I could not fathom why officials of local government units (LGU) insisted that they borrow tens if not hundreds of millions of pesos just to construct a municipal or city hall or a commercial center.
One of the examples of this is just under the noses of Dagupenos: Their losing three-story Malimgas Market that was constructed for half-a-billion pesos that continued to bleed the city coffer for P40 million a year of amortization of its P500 million loan from Land Bank of the Philippines.
LGUs borrow from Land Bank, Development of the Philippines, or Philippine National Bank while the LGU hemorrhages in paying the amortization worth millions of pesos a month.
Someone told me that officials of LGUs love to contract loans because of the kickback that runs up to half-a-million peso for each of the councilor who voted for the resolution empowering the mayor to contract the loans, in behalf of the town, with the bank.
Susmariosep, who said elective public office is a bane?!

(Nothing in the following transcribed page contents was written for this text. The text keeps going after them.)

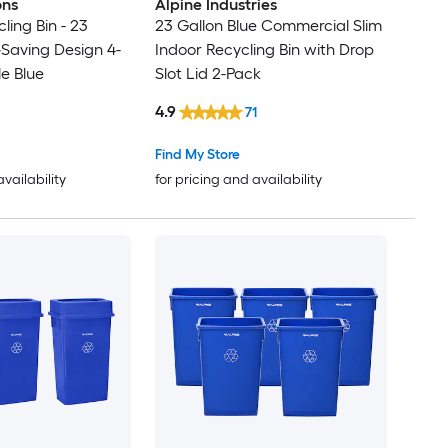
ons
Alpine Industries
ling Bin - 23
23 Gallon Blue Commercial Slim
Saving Design 4-
Indoor Recycling Bin with Drop
le Blue
Slot Lid 2-Pack
4.9
71
Find My Store
availability
for pricing and availability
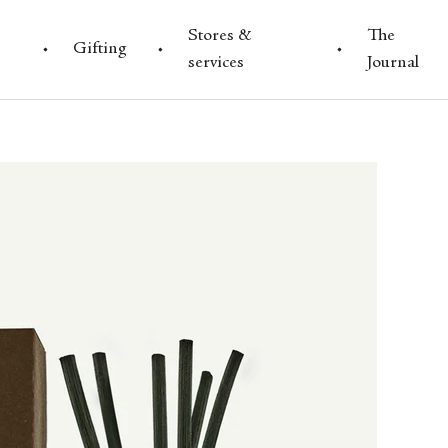
Stores &
The
Gifting
services
Journal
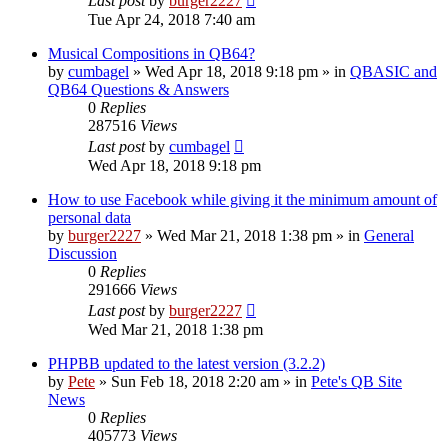
Last post
by
burger2227
Tue Apr 24, 2018 7:40 am
Musical Compositions in QB64?
by
cumbagel
»
Wed Apr 18, 2018 9:18 pm
» in
QBASIC and
QB64 Questions & Answers
0
Replies
287516
Views
Last post
by
cumbagel
Wed Apr 18, 2018 9:18 pm
How to use Facebook while giving it the minimum amount of
personal data
by
burger2227
»
Wed Mar 21, 2018 1:38 pm
» in
General
Discussion
0
Replies
291666
Views
Last post
by
burger2227
Wed Mar 21, 2018 1:38 pm
PHPBB updated to the latest version (3.2.2)
by
Pete
»
Sun Feb 18, 2018 2:20 am
» in
Pete's QB Site
News
0
Replies
405773
Views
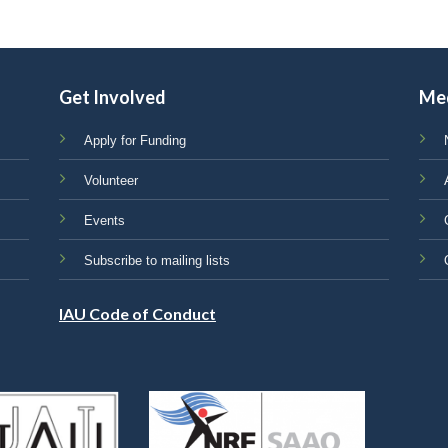
Get Involved
Me
Apply for Funding
Volunteer
Events
Subscribe to mailing lists
IAU Code of Conduct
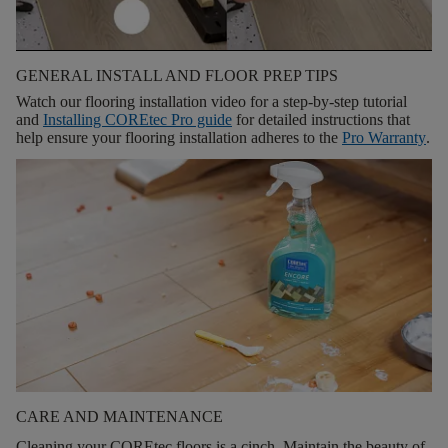
GENERAL INSTALL AND FLOOR PREP TIPS
Watch our flooring installation video for a step-by-step tutorial
and
Installing COREtec Pro guide
for detailed instructions that
help ensure your flooring installation adheres to the
Pro Warranty
.
CARE AND MAINTENANCE
Cleaning your COREtec floors is a cinch. Maintain the beauty of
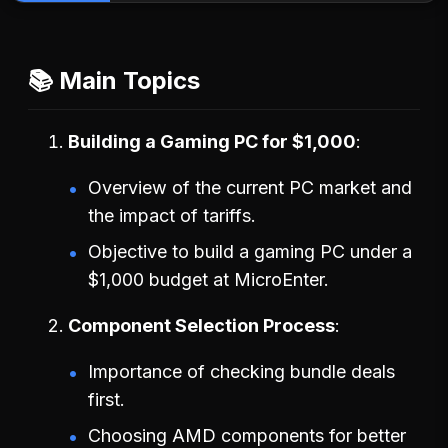
📚 Main Topics
Building a Gaming PC for $1,000
Overview of the current PC market and
the impact of tariffs.
Objective to build a gaming PC under a
$1,000 budget at MicroEnter.
Component Selection Process
Importance of checking bundle deals
first.
Choosing AMD components for better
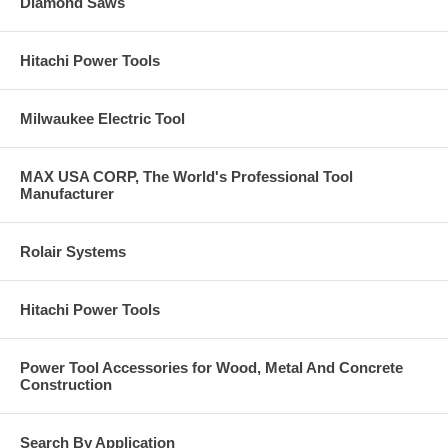
Diamond Saws
Hitachi Power Tools
Milwaukee Electric Tool
MAX USA CORP, The World's Professional Tool
Manufacturer
Rolair Systems
Hitachi Power Tools
Power Tool Accessories for Wood, Metal And Concrete
Construction
Search By Application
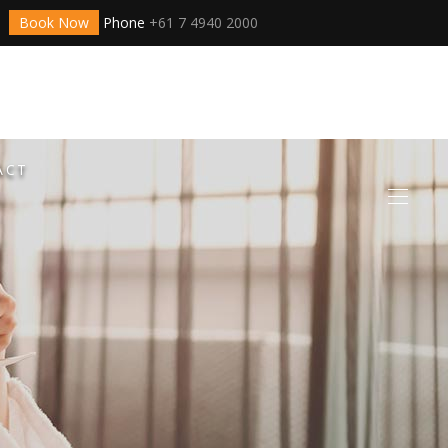
Book Now
Phone
+61 7 4940 2000
ACT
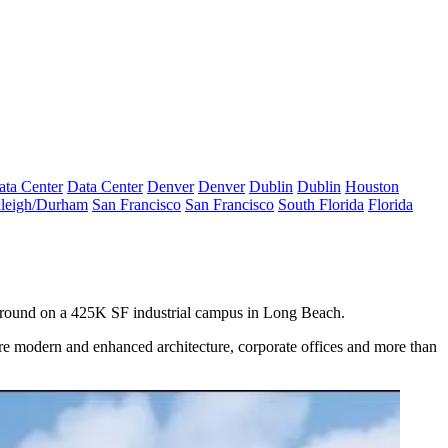
ata Center
Data Center
Denver
Denver
Dublin
Dublin
Houston
leigh/Durham
San Francisco
San Francisco
South Florida
Florida
e ground on a 425K SF industrial campus in Long Beach.
ure modern and enhanced architecture, corporate offices and more than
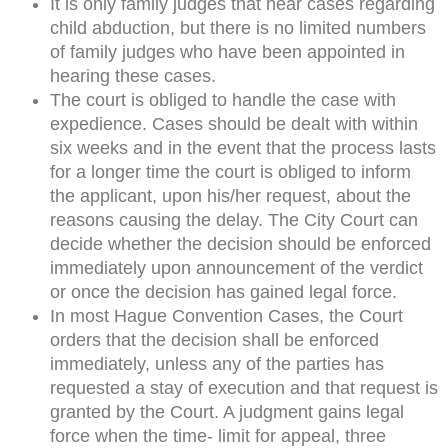
It is only family judges that hear cases regarding
child abduction, but there is no limited numbers
of family judges who have been appointed in
hearing these cases.
The court is obliged to handle the case with
expedience. Cases should be dealt with within
six weeks and in the event that the process lasts
for a longer time the court is obliged to inform
the applicant, upon his/her request, about the
reasons causing the delay. The City Court can
decide whether the decision should be enforced
immediately upon announcement of the verdict
or once the decision has gained legal force.
In most Hague Convention Cases, the Court
orders that the decision shall be enforced
immediately, unless any of the parties has
requested a stay of execution and that request is
granted by the Court. A judgment gains legal
force when the time- limit for appeal, three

Urdaneta City has the Goose that lays the Golden Eggs
I asked Mayor Fernandez if we can still regain the grandeur of the Bangus City as the premier city in Region 1 after Urdaneta City eclipsed Dagupan in budget appropriation:
“In 2013 Urdaneta City yearly budget runs up to P637 million (It became P700 million as it included the supplemental budgets, while Dagupan City settled only for P612 million in the same year,” I said.
In 2012, Urdaneta  approved an appropriation of P641 million for fiscal year 2012 compared to Dagupan City that has proposed budget of P P581 million only which was be subjected to some slash by the opposing city council,” I commented.
 Fernandez said, for starter, she will make the One-Stop-Shop business friendly by reducing the processing time of business permits from four days to one hour.
“Why Urdaneta City seems to be richer than Dagupan City?” I posed to some media friends who were near my seat.
“It has the goose that lays the golden egg through its Urdaneta City University!” cried  Northern Time Publisher Lelia Sy.
In my recent conversation with Carabao City Mayor Amadeo ”Bobom” Perez IV, he said UCU used to give the city coffer P200 million a year but because of the slump in the demand for Filipino nurses abroad,  UCU delivered only more than P100 million to the city treasury a year.
Susmariosep, that’s still a huge amount that Dagupan City, San Carlos City, and Alaminos City can not emulate.
But Attorney Gonzalo Duque, who was seated near the mayor, reacted to the questions of City Information Officer Rhee Hortaleza and DWIZ Manager Allan Sison about his take of Dagupan City constructing a city college.
Duque, owner of Lyceum Northwestern University, explained that the city must  first improve its  Special Program for the Employment of Students (SPES) on its two year program in K to 12 basic education before it ventures in running a city college. He said that for the city to construct the edifices of the college, it needs P500 million which is impossible because the city is cash- strapped.
“Wala pondo ang siyudad. Asikasuhin muna natin ang basic education na K-12 para mabigyan ng skills ang  mga bata”.